There might be something to this theory. The periods where the GOP has performed best, are the periods when the American economy performed well.

The period from the end of the civil war to the advent of the great Depression.  In this era the Republican presidents oversaw the industrialization of the US. Most people weren’t wealthy, but they usually had a higher standard of living than their parents (or what they could have expected in Europe). The Republicans were the party of sound money, low taxes and industrial expansion. This appealed to far more people than just Midwestern industrial barons, or New England WASPs. The GOP could rely on a lot of working class voters as well.

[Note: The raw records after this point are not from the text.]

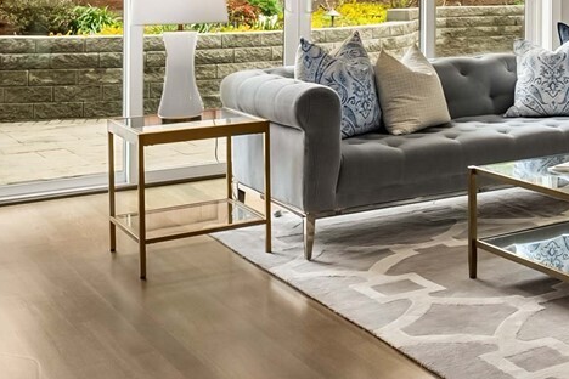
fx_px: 917
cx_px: 630
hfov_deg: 30.7
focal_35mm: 58
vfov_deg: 22.6
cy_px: 16
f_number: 7.1
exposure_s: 1/20
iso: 1000
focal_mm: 16
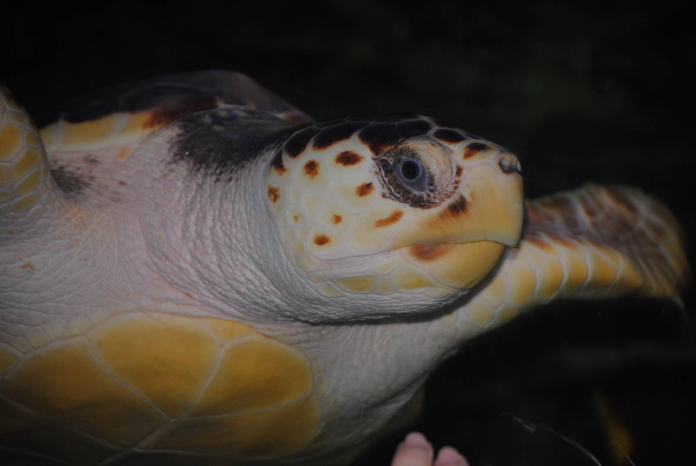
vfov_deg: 8.7
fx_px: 3049
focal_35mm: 158
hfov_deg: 13.0
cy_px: 233
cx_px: 348
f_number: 4.5
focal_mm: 105
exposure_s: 1/60
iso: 200
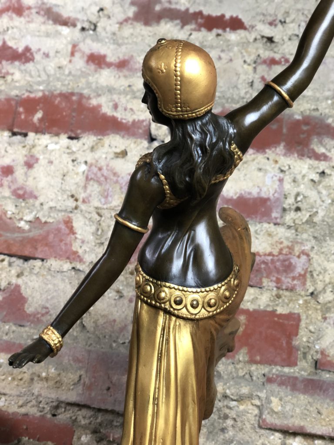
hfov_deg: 28.0
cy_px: 222
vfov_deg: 36.8
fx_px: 669
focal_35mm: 52
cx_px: 167
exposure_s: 1/50
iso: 80
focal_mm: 6
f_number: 2.4
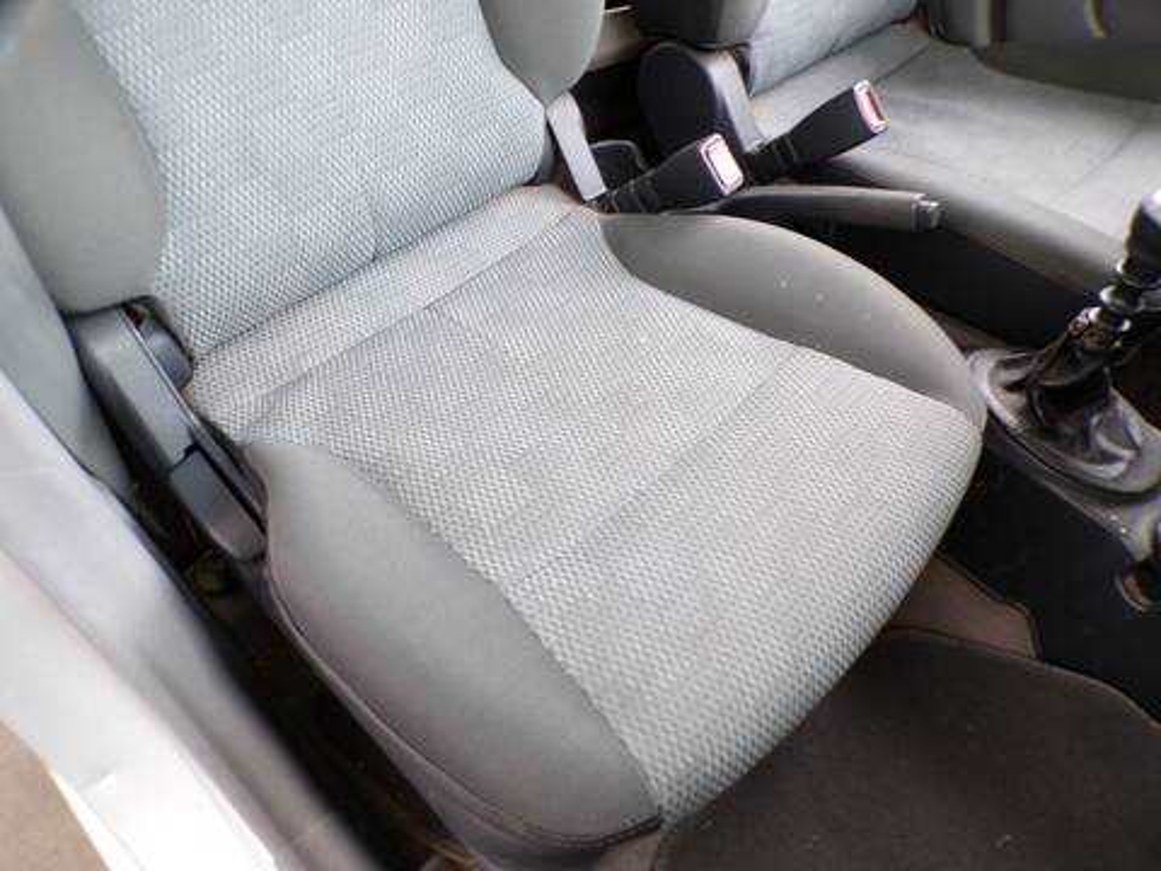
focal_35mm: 24
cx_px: 580
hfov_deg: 71.6
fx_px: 805
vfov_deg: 56.8
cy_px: 436
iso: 200
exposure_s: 1/25
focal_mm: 4.3
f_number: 3
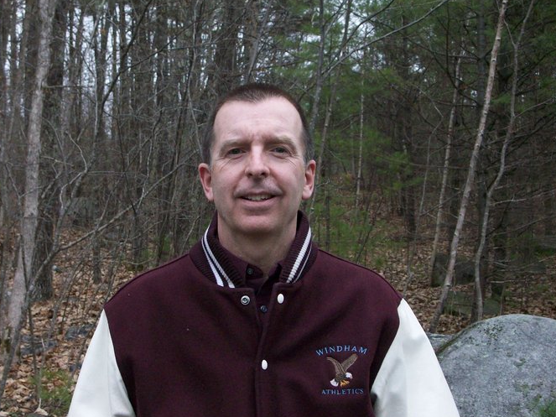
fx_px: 1028
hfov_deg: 30.3
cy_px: 248
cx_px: 269
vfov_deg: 22.9
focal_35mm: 64
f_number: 3.6
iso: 160
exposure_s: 1/109
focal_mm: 8.8
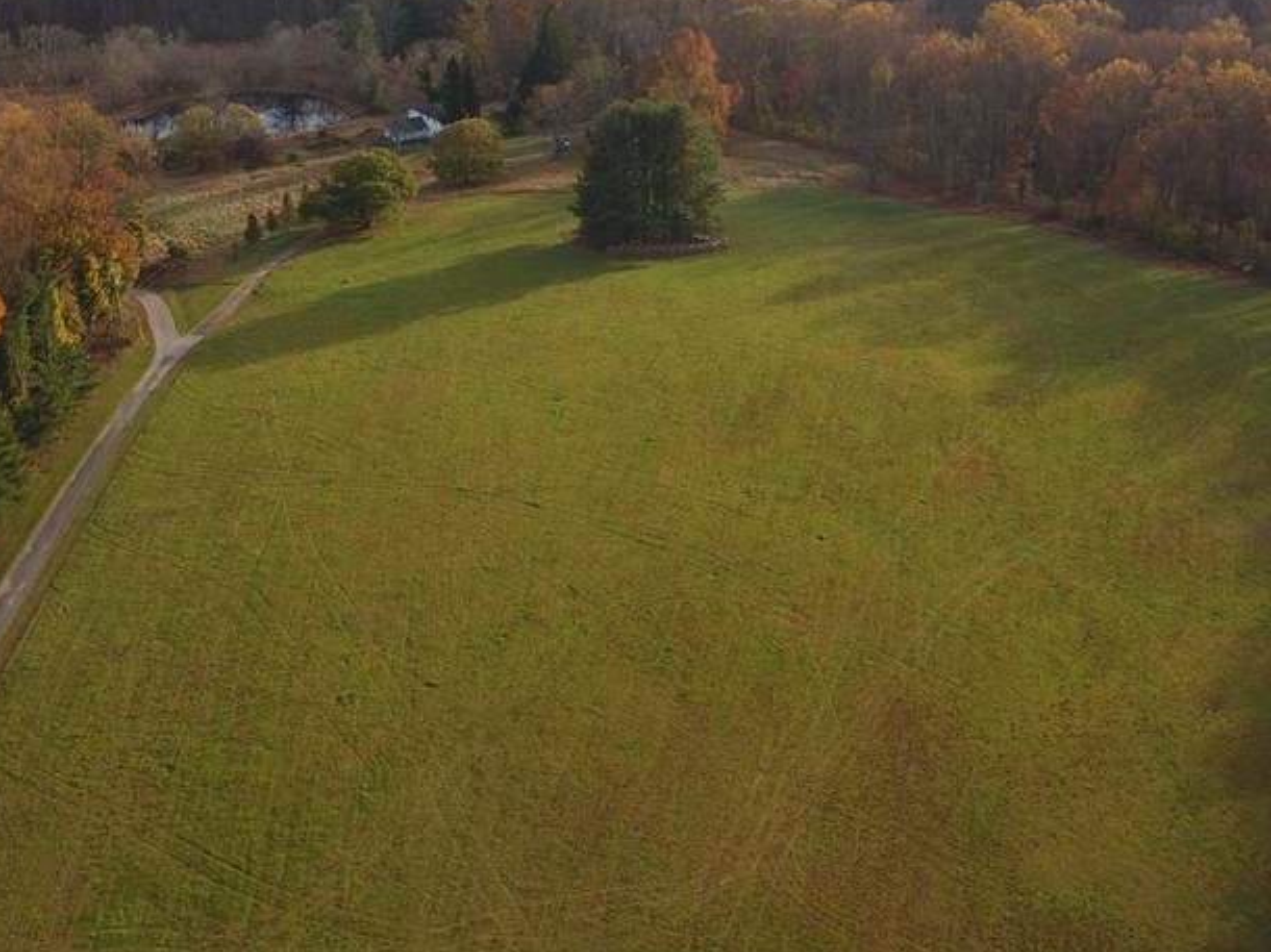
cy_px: 304
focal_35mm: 42
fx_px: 1542
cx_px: 573
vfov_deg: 34.0
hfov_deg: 44.8
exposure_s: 1/275
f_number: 2.8
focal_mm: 3.61
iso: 100
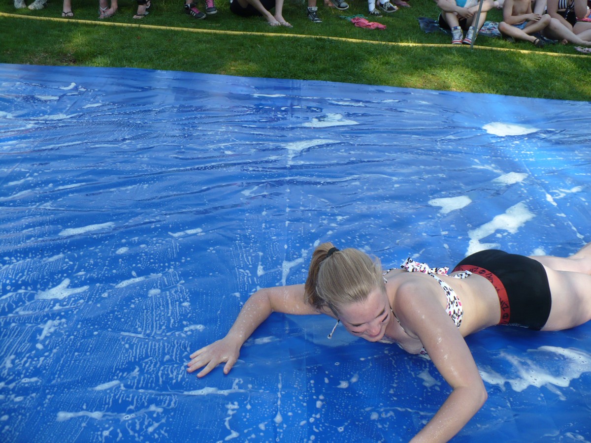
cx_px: 296
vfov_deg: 38.7
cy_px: 222
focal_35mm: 37
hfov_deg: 50.1
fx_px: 632
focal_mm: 6.1
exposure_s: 1/400
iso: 100
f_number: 2.8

The 1950s. At the onset of Eisenhower’s first term, the large and prosperous American middle class had already been created. This basically continued under Eisenhower. They lost control of Congress in 1954, but Eisenhower still crushed Stevenson in two presidential elections. The 1950s were a good time for most Americans. The level of unemployment was low, there was little crime, family life was stable and so forth. The 1950s probably wasn’t the golden age a lot of people remember (African-Americans were still de jure second class citizens in the South, and a lot of women were stuck with abusive husbands), but things were pretty good. Someone has said that conservatives want to go home in the 1950s (stable heterosexual families), and that liberals want to go to work in the 1950s (a high degree of stability, unionization, etc.).

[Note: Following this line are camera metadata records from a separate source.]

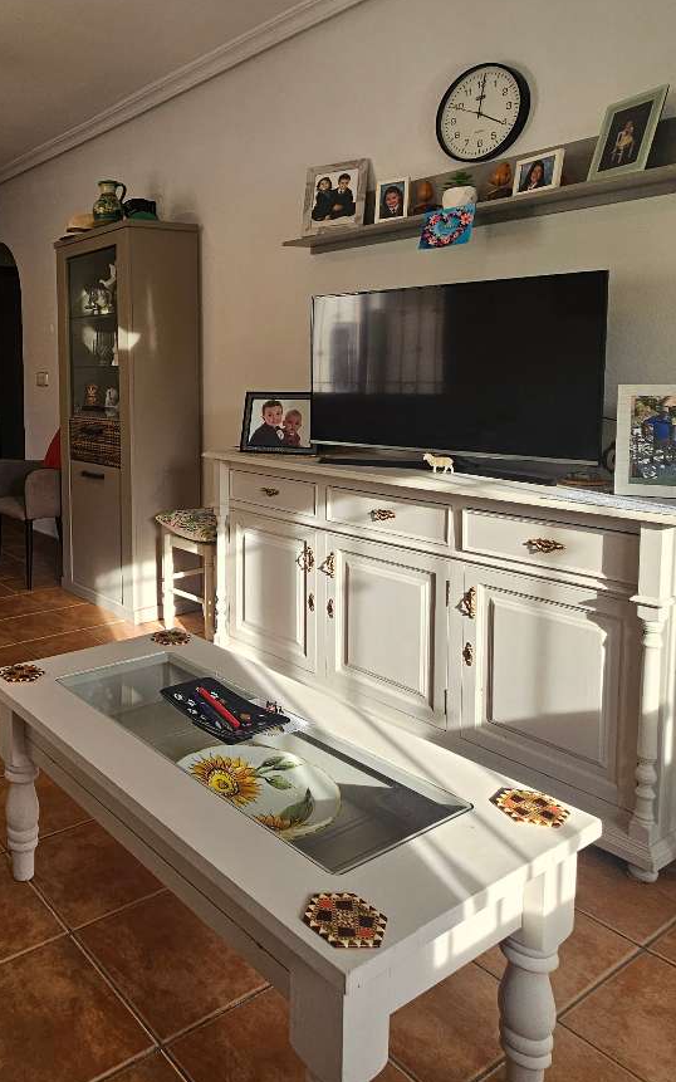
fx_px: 708
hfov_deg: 46.9
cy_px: 428
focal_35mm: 24
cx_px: 92
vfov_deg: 73.9
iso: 50
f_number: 2.2
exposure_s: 1/176
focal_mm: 2.2
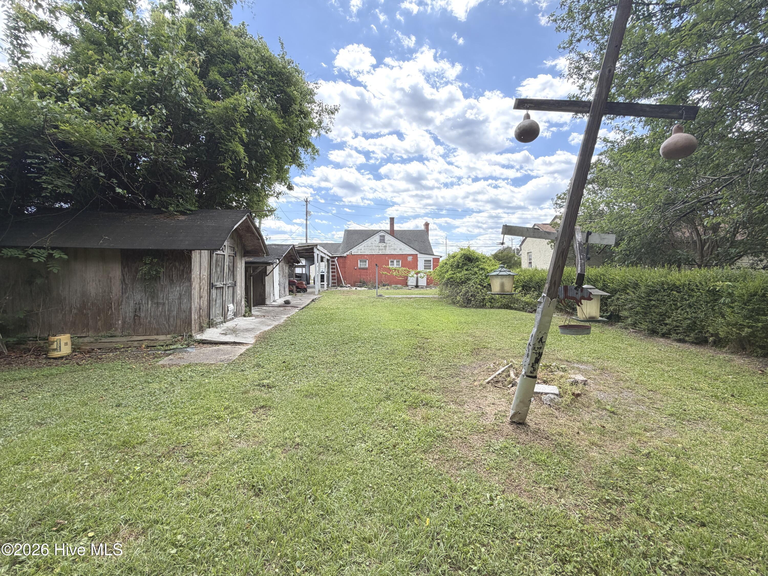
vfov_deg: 85.7
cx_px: 384
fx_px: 311
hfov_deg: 102.1
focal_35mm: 14
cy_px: 288
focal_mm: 2.22
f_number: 2.2
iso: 40
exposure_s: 1/694
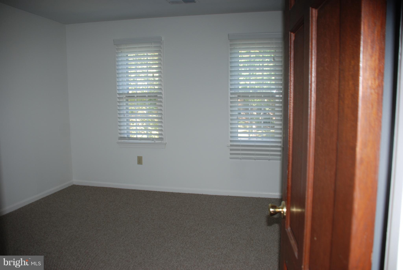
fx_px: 336
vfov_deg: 43.7
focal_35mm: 30
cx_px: 202
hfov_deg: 61.9
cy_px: 135
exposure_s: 1/60
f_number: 3.8
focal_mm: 20
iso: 200
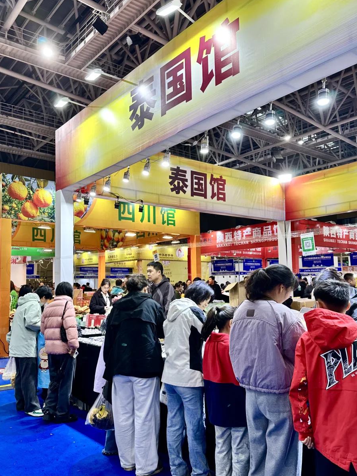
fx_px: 399
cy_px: 254
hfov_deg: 48.0
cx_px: 144
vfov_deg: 61.6
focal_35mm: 29
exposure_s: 1/100
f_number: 1.78
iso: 80
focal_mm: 6.86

The 1980s. The American economy was rebounding from the Stagflation of the 1970s. Interest rates were low, inflation had been tamed and taxes were going down. The American people rewarded the Repulicans with landslide victories in 1984 and 1988. There were of course dark clouds on the horizon. A lot of industry was either shut down or outsourced to Asia, which meant that a lot pf people lost their jobs. But for most Americans the 1980s were pretty good.

It is difficult to explain the 1960s and 1990s with this model, since the American economy performed well in both decades, without any real gain for the GOP. That might be explained. The Republicans were fighting an intraparty war for a lot of the 1960s. That decreased their ability to win the general elections.  In 1994 the Republicans finally won control of Congress. They were never able to defeat Clinton, but the 1990s was still a pretty conservative decade. The Republican Congress passed a lot of conservative legislation, that the New Democrat Clinton was happy to sign into law.